There was no use in dwelling on old memories, especially with the paths we had taken in life. So, I lost myself in more cleaning as I went room to room upstairs. I tied a shirt around my mouth and nose to keep the bulk of the dust out and I vacuumed the carpet over four times before that nasty smell even thought about dissipating. I threw open every single window as I bounced from room to room, doing everything from stripping the beds of their sheets and throwing them away to cleaning the windows and washing the fucking popcorn ceilings.

“Those are gonna be a bitch to fix,” I grunted.

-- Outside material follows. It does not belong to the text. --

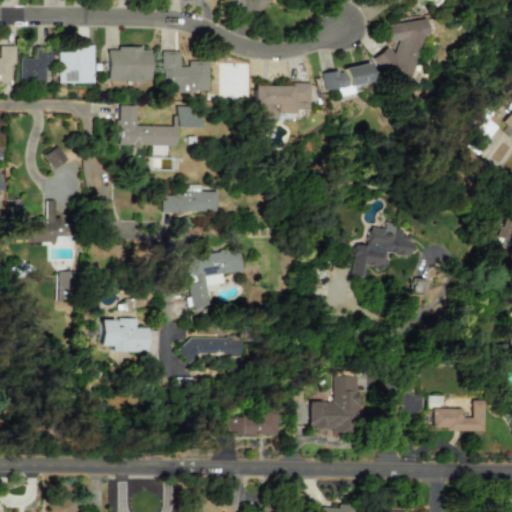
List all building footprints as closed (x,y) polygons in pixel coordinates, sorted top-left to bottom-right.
[(384,25),(386,42),(393,41),(394,50),(379,52),(384,90),(413,86),(409,57),(420,56),(418,38),(426,37),(424,19),(384,25)] [(90,83),(90,45),(68,45),(68,52),(55,52),(55,83),(90,83)] [(33,46),(33,58),(17,59),(18,84),(43,83),(42,64),(48,63),(48,46),(33,46)] [(148,81),(147,48),(104,48),(104,82),(148,81)] [(205,90),(205,61),(185,61),(185,67),(177,67),(177,51),(159,51),(159,85),(190,85),(190,90),(205,90)] [(339,68),(339,69),(318,73),(322,91),(335,88),(336,97),(352,94),(350,85),(370,81),(367,62),(339,68)] [(251,85),(250,112),(260,112),(260,121),(275,121),(275,114),(294,114),(294,110),(306,110),(306,85),(251,85)] [(511,104),(499,121),(511,132),(511,104)] [(132,126),(132,106),(114,105),(114,145),(147,146),(146,155),(161,155),(161,146),(171,146),(172,126),(132,126)] [(194,127),(194,106),(171,106),(171,127),(194,127)] [(42,153),(49,168),(63,161),(55,146),(42,153)] [(157,211),(212,212),(212,192),(195,191),(195,184),(176,184),(176,194),(157,194),(157,211)] [(13,243),(50,242),(50,237),(61,237),(61,218),(51,218),(51,200),(41,200),(42,220),(13,221),(13,243)] [(406,256),(408,236),(400,235),(400,230),(391,229),(390,235),(380,234),(380,228),(366,227),(363,246),(350,245),(347,276),(360,278),(361,267),(381,269),(383,253),(406,256)] [(239,271),(236,248),(182,256),(189,307),(205,305),(202,286),(220,283),(218,274),(239,271)] [(52,300),(67,301),(68,272),(53,271),(52,300)] [(424,280),(410,278),(408,294),(422,295),(424,280)] [(96,346),(107,346),(107,352),(145,352),(146,328),(133,328),(133,318),(114,318),(114,320),(97,320),(96,346)] [(180,337),(179,357),(189,358),(189,354),(237,355),(237,338),(180,337)] [(305,430),(354,431),(354,376),(329,376),(329,402),(305,402),(305,430)] [(430,408),(429,429),(481,430),(481,400),(469,400),(469,417),(458,417),(459,408),(430,408)] [(218,434),(272,435),(273,405),(257,404),(257,417),(219,416),(218,434)]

By the time I made my way back downstairs, I’d been upstairs for at least four hours. And I heard a dreaded sound that I knew would keep me occupied for a while. I rolled my eyes as I set everything down, including the vacuum cleaner, and I backtracked the sound of dripping water all the way into the kitchen.

And when I looked in the sink, I found the smell of the stale carpet that I thought was from the floors.

I gagged. “Holy shit.”

The water sitting in the sink was brown, and the drain smelled as if it were clogged with old hair and diapers. I tightened the shirt around my face and threw open the cabinet doors beneath the sink and rolled my eyes when I saw the rotting wood. I had no idea how long this sink had been dripping for or why Brooks hadn’t popped by to check on things after turning on the damn utilities for me, but I knew this job would take up the rest of my night.

So, I went digging around for Dad’s old toolbox so I could find a way to fix the leaky pipes.

And get rid of the damn clog in the kitchen drain pipe.